→ **What you need to do**: Edit the listing below by replacing "MYGN" with "the stock" everywhere it occurs, keeping every other line as it is. Leave out the pictures.

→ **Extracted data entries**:
○ ○ ○

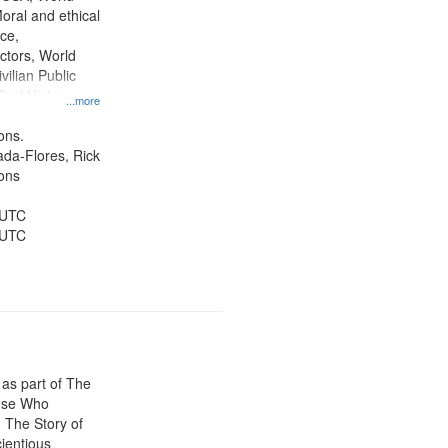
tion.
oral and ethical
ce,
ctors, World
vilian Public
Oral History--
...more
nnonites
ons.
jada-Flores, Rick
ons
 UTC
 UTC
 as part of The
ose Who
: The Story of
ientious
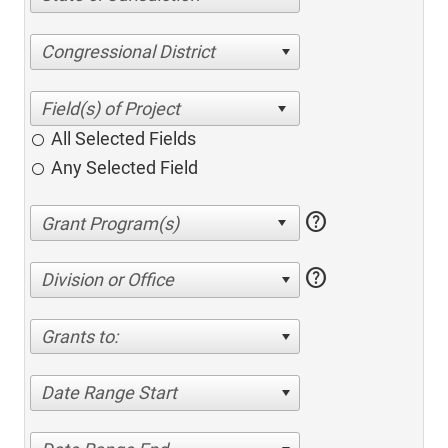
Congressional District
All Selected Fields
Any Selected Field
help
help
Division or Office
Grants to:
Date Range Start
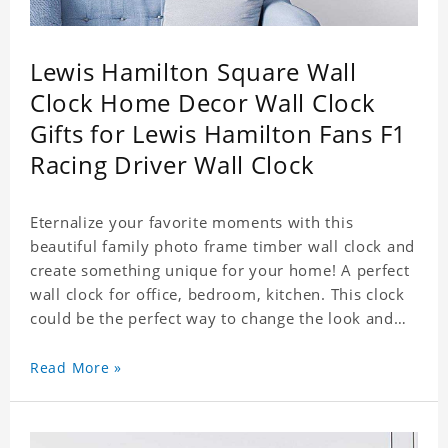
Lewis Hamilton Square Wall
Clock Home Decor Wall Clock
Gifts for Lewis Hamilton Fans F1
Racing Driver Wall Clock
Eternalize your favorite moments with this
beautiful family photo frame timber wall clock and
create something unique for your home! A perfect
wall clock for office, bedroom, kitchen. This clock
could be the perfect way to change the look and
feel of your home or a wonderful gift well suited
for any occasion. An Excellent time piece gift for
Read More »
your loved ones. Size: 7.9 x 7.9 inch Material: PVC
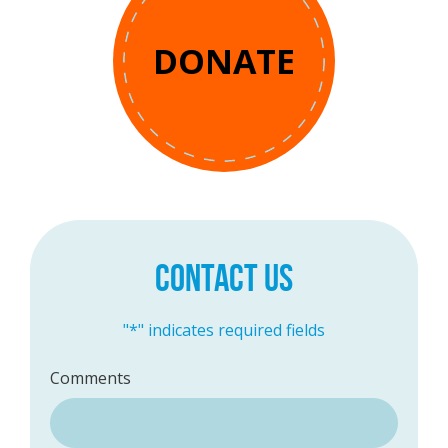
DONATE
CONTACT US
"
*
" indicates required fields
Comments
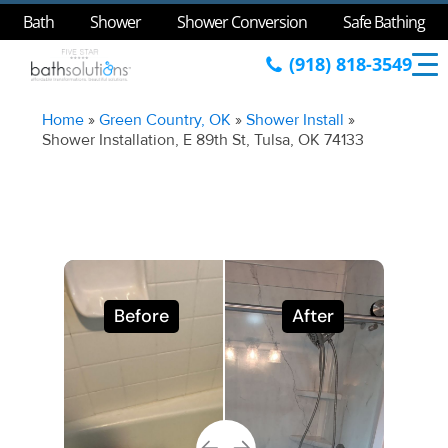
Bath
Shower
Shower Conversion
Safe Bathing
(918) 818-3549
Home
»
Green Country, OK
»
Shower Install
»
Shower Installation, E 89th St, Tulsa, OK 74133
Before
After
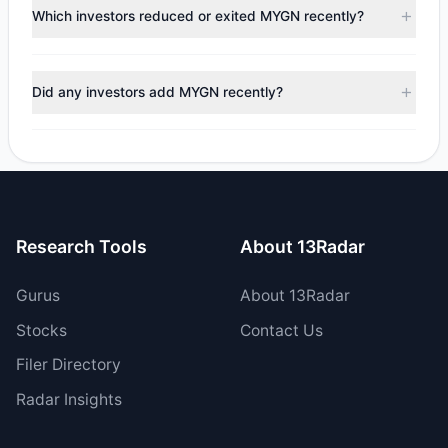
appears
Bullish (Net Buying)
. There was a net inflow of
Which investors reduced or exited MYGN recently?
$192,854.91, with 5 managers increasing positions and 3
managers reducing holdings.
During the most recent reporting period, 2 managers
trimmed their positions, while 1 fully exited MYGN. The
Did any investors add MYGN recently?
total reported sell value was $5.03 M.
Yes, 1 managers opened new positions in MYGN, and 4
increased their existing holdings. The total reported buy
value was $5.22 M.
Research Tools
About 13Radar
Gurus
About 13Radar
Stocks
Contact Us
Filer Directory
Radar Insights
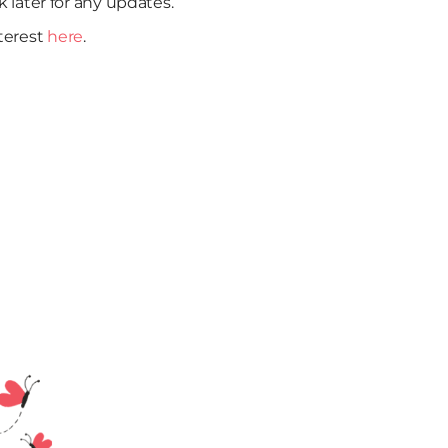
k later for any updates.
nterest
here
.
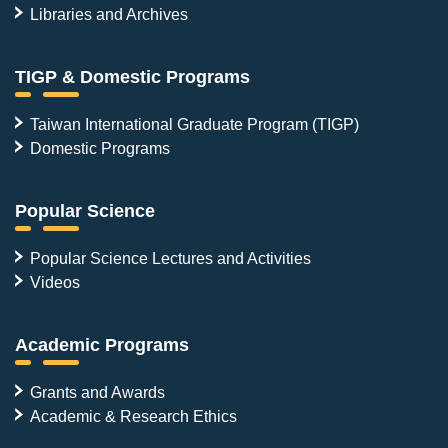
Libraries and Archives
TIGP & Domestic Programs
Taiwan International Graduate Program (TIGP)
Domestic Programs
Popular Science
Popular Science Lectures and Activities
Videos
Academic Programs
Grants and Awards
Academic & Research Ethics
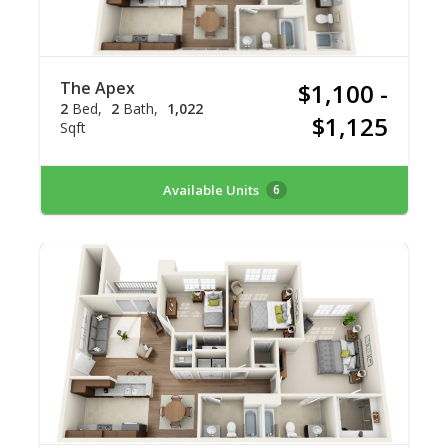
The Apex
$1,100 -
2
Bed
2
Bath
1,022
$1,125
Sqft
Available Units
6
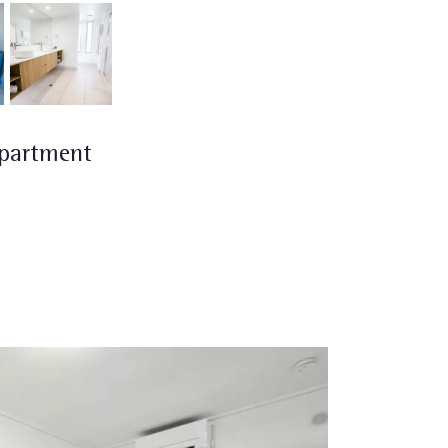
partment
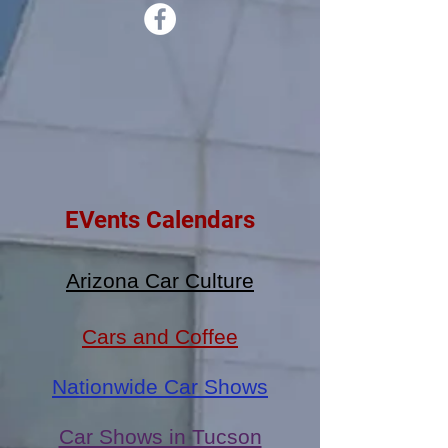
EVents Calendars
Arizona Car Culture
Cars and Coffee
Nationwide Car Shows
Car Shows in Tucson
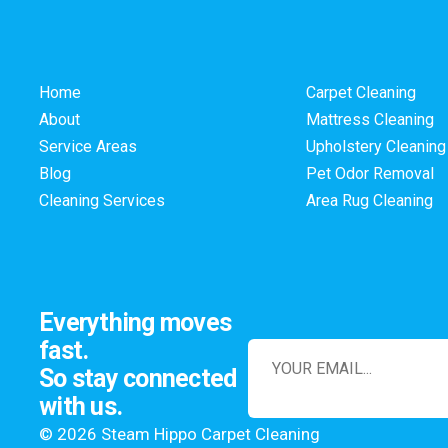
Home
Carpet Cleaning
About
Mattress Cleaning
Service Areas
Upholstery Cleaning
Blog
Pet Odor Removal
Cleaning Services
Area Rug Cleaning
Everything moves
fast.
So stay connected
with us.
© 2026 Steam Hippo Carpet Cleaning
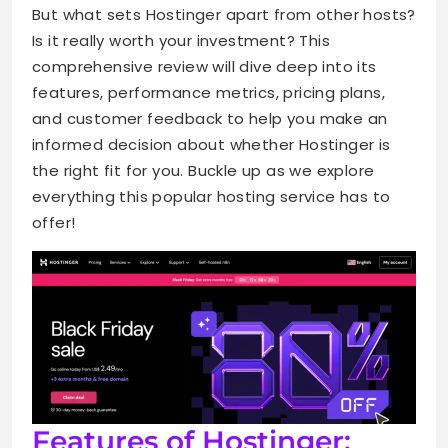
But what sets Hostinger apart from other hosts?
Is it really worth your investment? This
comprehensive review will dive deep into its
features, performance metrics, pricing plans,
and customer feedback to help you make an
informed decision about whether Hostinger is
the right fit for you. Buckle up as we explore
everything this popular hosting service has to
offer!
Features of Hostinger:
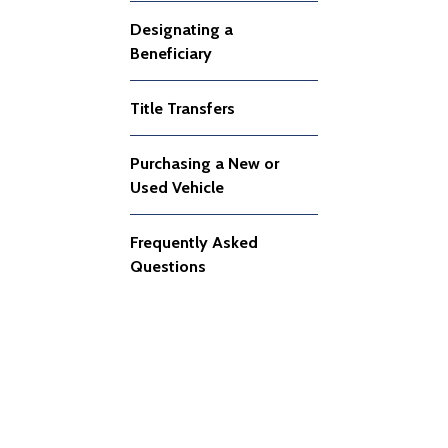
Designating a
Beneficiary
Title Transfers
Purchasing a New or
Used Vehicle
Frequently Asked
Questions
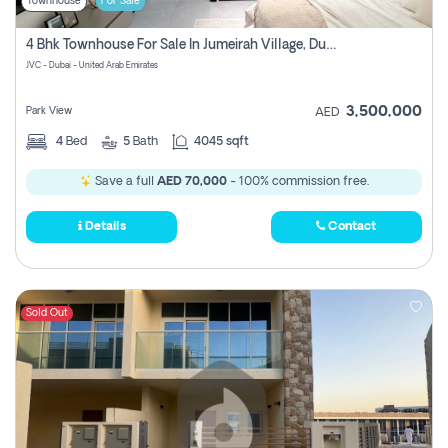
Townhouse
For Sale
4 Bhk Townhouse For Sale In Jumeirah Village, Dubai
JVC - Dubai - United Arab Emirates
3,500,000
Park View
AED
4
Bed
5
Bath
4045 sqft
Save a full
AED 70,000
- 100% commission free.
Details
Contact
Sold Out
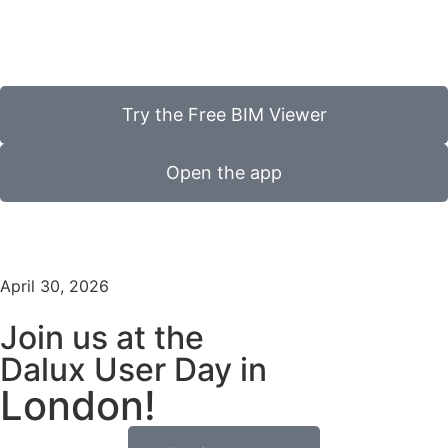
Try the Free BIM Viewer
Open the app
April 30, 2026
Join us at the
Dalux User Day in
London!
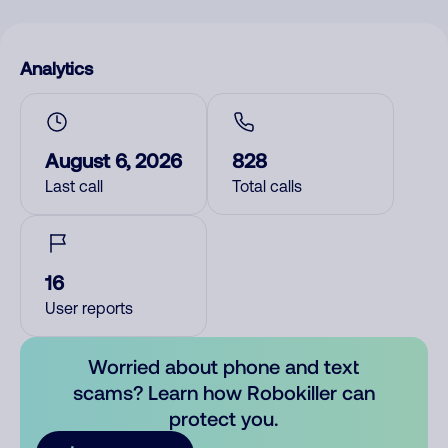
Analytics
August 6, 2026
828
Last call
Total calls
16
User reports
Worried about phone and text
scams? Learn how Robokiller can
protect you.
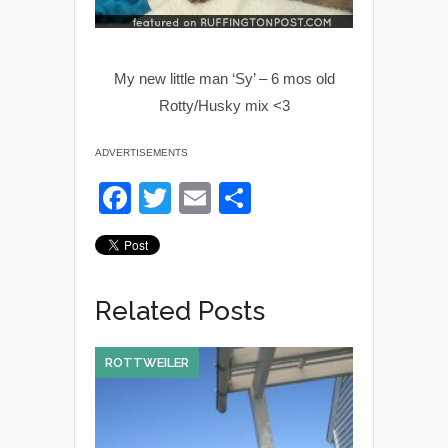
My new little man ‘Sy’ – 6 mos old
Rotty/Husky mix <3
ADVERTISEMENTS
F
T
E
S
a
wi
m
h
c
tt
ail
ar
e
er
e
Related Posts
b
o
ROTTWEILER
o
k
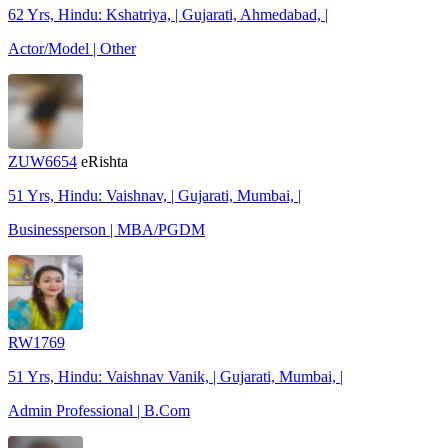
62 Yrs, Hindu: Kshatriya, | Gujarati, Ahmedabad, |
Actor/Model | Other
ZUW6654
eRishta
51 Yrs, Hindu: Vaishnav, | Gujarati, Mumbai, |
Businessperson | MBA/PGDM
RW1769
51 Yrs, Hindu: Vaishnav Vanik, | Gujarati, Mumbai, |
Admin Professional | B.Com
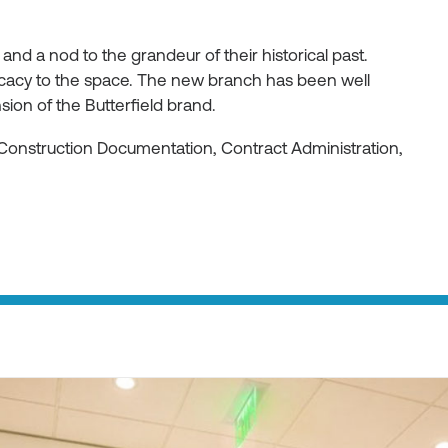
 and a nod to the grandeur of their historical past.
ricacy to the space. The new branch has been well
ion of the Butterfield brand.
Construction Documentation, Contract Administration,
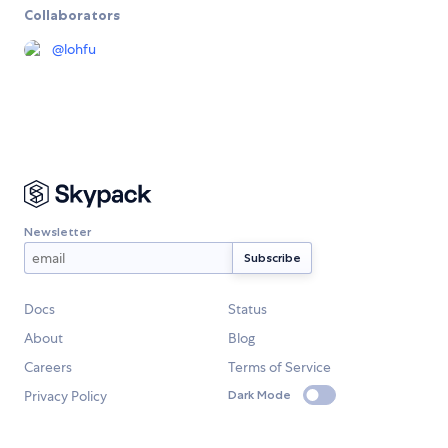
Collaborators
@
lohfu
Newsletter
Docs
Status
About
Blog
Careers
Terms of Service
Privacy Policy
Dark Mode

○ ○ ○

→ **Finished task**:
tion.
oral and ethical
ce,
ctors, World
vilian Public
Oral History--
...more
nnonites
ons.
jada-Flores, Rick
ons
 UTC
 UTC
 as part of The
ose Who
: The Story of
ientious
Congressional District
All Selected Fields
Any Selected Field
help
help
Division or Office
Grants to:
Date Range Start
Lewis Hamilton Square Wall
Clock Home Decor Wall Clock
Gifts for Lewis Hamilton Fans F1
Racing Driver Wall Clock
Eternalize your favorite moments with this
beautiful family photo frame timber wall clock and
create something unique for your home! A perfect
wall clock for office, bedroom, kitchen. This clock
could be the perfect way to change the look and
feel of your home or a wonderful gift well suited
for any occasion. An Excellent time piece gift for
Read More »
your loved ones. Size: 7.9 x 7.9 inch Material: PVC
DONATE
CONTACT US
"
*
" indicates required fields
Comments
Bath
Shower
Shower Conversion
Safe Bathing
(918) 818-3549
Home
»
Green Country, OK
»
Shower Install
»
Shower Installation, E 89th St, Tulsa, OK 74133
Before
After
appears
Bullish (Net Buying)
. There was a net inflow of
Which investors reduced or exited the stock recently?
$192,854.91, with 5 managers increasing positions and 3
managers reducing holdings.
During the most recent reporting period, 2 managers
trimmed their positions, while 1 fully exited the stock. The
Did any investors add the stock recently?
total reported sell value was $5.03 M.
Yes, 1 managers opened new positions in the stock, and 4
increased their existing holdings. The total reported buy
value was $5.22 M.
Research Tools
About 13Radar
Gurus
About 13Radar
Stocks
Contact Us
Filer Directory
Radar Insights
k later for any updates.
nterest
here
.
Libraries and Archives
TIGP & Domestic Programs
Taiwan International Graduate Program (TIGP)
Domestic Programs
Popular Science
Popular Science Lectures and Activities
Videos
Academic Programs
Grants and Awards
Academic & Research Ethics
The Apex
$1,100 -
2
Bed
2
Bath
1,022
$1,125
Sqft
Available Units
6
partment
EVents Calendars
Arizona Car Culture
Cars and Coffee
Nationwide Car Shows
Car Shows in Tucson
Home
Carpet Cleaning
About
Mattress Cleaning
Service Areas
Upholstery Cleaning
Blog
Pet Odor Removal
Cleaning Services
Area Rug Cleaning
Everything moves
fast.
So stay connected
with us.
© 2026 Steam Hippo Carpet Cleaning
But what sets Hostinger apart from other hosts?
Is it really worth your investment? This
comprehensive review will dive deep into its
features, performance metrics, pricing plans,
and customer feedback to help you make an
informed decision about whether Hostinger is
the right fit for you. Buckle up as we explore
everything this popular hosting service has to
offer!
Features of Hostinger:
Designating a
Beneficiary
Title Transfers
Purchasing a New or
Used Vehicle
Frequently Asked
Questions
Townhouse
For Sale
4 Bhk Townhouse For Sale In Jumeirah Village, Dubai
JVC - Dubai - United Arab Emirates
3,500,000
Park View
AED
4
Bed
5
Bath
4045 sqft
Save a full
AED 70,000
- 100% commission free.
Details
Contact
Sold Out
Try the Free BIM Viewer
Open the app
April 30, 2026
Join us at the
Dalux User Day in
London!
Analytics
August 6, 2026
828
Last call
Total calls
16
User reports
Worried about phone and text
scams? Learn how Robokiller can
protect you.
My new little man ‘Sy’ – 6 mos old
Rotty/Husky mix <3
ADVERTISEMENTS
F
T
E
S
a
wi
m
h
c
tt
ail
ar
e
er
e
Related Posts
b
o
ROTTWEILER
o
k
62 Yrs, Hindu: Kshatriya, | Gujarati, Ahmedabad, |
Actor/Model | Other
ZUW6654
eRishta
51 Yrs, Hindu: Vaishnav, | Gujarati, Mumbai, |
Businessperson | MBA/PGDM
RW1769
51 Yrs, Hindu: Vaishnav Vanik, | Gujarati, Mumbai, |
Admin Professional | B.Com
 and a nod to the grandeur of their historical past.
ricacy to the space. The new branch has been well
ion of the Butterfield brand.
Construction Documentation, Contract Administration,
Collaborators
@
lohfu
Newsletter
Docs
Status
About
Blog
Careers
Terms of Service
Privacy Policy
Dark Mode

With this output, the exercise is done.